> **Directions**
Check every line of the data for the string "network" and copy the ones that have it.

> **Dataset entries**
= = = =

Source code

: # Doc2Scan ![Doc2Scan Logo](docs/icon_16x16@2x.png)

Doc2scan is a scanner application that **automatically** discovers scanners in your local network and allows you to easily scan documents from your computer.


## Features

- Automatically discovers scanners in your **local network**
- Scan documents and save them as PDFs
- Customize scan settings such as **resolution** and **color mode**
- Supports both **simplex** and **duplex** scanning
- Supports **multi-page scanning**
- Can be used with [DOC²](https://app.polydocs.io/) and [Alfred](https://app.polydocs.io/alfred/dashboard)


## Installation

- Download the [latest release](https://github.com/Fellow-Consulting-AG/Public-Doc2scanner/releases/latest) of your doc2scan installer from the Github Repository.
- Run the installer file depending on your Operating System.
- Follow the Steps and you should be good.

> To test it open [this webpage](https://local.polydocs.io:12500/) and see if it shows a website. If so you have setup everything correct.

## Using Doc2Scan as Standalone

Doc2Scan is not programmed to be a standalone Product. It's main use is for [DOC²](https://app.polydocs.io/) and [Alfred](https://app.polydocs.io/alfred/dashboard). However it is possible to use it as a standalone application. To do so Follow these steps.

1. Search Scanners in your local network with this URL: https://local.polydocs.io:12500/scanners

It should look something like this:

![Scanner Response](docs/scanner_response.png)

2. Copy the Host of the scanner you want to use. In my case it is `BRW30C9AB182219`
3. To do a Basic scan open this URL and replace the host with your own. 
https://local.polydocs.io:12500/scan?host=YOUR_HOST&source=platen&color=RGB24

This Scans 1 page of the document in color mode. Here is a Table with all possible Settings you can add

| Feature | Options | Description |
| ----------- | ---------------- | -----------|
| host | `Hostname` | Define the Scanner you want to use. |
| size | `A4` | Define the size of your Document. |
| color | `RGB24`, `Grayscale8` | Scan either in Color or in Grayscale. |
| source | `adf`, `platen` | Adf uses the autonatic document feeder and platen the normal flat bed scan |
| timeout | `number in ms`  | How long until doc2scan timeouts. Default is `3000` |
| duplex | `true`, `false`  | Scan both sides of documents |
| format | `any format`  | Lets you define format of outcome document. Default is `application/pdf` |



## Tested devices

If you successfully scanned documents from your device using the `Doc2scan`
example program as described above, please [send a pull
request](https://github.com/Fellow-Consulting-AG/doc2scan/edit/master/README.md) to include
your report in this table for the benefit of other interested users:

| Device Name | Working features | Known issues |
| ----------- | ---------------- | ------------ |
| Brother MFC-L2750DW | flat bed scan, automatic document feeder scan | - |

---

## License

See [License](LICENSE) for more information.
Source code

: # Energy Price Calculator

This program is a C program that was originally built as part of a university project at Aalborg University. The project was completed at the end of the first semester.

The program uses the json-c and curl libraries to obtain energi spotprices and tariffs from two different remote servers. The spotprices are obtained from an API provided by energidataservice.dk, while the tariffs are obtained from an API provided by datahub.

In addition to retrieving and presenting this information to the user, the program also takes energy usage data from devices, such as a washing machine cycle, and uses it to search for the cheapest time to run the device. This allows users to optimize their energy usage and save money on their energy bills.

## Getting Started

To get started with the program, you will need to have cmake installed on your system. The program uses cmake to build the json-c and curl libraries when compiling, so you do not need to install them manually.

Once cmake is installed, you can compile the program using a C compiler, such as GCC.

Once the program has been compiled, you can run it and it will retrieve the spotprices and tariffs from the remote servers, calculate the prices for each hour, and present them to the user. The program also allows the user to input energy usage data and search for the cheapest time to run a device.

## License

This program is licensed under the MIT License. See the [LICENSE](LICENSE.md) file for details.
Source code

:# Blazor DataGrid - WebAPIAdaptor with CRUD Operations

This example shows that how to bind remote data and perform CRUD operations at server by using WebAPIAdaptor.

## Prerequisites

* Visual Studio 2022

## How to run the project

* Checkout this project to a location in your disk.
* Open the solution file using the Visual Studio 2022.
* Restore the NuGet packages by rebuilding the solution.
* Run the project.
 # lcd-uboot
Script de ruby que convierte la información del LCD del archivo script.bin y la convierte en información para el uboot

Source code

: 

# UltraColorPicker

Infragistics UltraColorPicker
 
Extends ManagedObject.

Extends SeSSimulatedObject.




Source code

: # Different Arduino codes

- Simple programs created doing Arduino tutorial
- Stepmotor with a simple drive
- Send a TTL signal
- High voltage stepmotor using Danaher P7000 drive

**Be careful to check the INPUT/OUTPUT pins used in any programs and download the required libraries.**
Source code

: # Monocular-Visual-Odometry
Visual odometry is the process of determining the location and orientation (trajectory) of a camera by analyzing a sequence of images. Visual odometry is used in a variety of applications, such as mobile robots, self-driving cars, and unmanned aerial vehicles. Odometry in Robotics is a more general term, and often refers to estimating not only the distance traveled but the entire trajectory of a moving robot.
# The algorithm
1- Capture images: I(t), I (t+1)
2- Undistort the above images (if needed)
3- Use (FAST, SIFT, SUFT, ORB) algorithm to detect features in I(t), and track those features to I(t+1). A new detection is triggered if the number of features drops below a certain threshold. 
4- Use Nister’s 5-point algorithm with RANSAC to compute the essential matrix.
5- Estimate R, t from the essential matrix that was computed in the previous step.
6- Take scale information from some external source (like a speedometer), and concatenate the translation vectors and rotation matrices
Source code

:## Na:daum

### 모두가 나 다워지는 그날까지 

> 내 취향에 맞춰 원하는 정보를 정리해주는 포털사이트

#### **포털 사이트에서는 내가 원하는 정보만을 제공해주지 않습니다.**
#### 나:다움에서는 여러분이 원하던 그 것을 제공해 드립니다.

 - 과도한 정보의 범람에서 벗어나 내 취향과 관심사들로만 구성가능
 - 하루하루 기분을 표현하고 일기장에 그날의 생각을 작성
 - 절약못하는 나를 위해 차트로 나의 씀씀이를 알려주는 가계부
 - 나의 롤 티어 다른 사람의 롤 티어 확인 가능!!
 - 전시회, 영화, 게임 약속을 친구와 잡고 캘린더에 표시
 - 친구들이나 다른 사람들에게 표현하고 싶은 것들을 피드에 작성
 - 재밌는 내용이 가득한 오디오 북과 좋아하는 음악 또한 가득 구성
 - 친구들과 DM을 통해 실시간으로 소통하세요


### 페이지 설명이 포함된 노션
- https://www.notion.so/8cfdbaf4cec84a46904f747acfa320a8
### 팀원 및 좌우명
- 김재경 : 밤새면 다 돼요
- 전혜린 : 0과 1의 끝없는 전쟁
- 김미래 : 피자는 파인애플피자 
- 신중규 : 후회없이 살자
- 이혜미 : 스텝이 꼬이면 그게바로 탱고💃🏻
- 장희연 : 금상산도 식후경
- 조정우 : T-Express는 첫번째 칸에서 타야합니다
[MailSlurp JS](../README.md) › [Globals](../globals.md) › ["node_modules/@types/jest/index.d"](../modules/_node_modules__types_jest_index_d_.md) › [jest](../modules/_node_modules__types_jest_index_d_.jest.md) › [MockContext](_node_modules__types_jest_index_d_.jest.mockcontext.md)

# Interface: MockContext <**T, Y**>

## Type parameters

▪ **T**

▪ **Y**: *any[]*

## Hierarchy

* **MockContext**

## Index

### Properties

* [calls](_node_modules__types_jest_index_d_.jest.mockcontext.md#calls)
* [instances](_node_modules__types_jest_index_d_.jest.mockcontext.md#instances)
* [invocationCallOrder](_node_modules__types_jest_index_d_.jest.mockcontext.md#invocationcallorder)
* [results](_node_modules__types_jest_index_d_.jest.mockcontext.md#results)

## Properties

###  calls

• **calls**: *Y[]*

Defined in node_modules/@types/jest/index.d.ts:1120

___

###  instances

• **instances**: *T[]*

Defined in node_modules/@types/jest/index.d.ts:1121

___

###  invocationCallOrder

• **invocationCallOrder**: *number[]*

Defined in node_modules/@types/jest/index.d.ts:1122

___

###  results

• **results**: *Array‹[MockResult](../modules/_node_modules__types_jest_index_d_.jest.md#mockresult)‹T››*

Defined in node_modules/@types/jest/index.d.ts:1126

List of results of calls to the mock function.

= = = =

> **Task result**
Doc2scan is a scanner application that **automatically** discovers scanners in your local network and allows you to easily scan documents from your computer.
- Automatically discovers scanners in your **local network**
1. Search Scanners in your local network with this URL: https://local.polydocs.io:12500/scanners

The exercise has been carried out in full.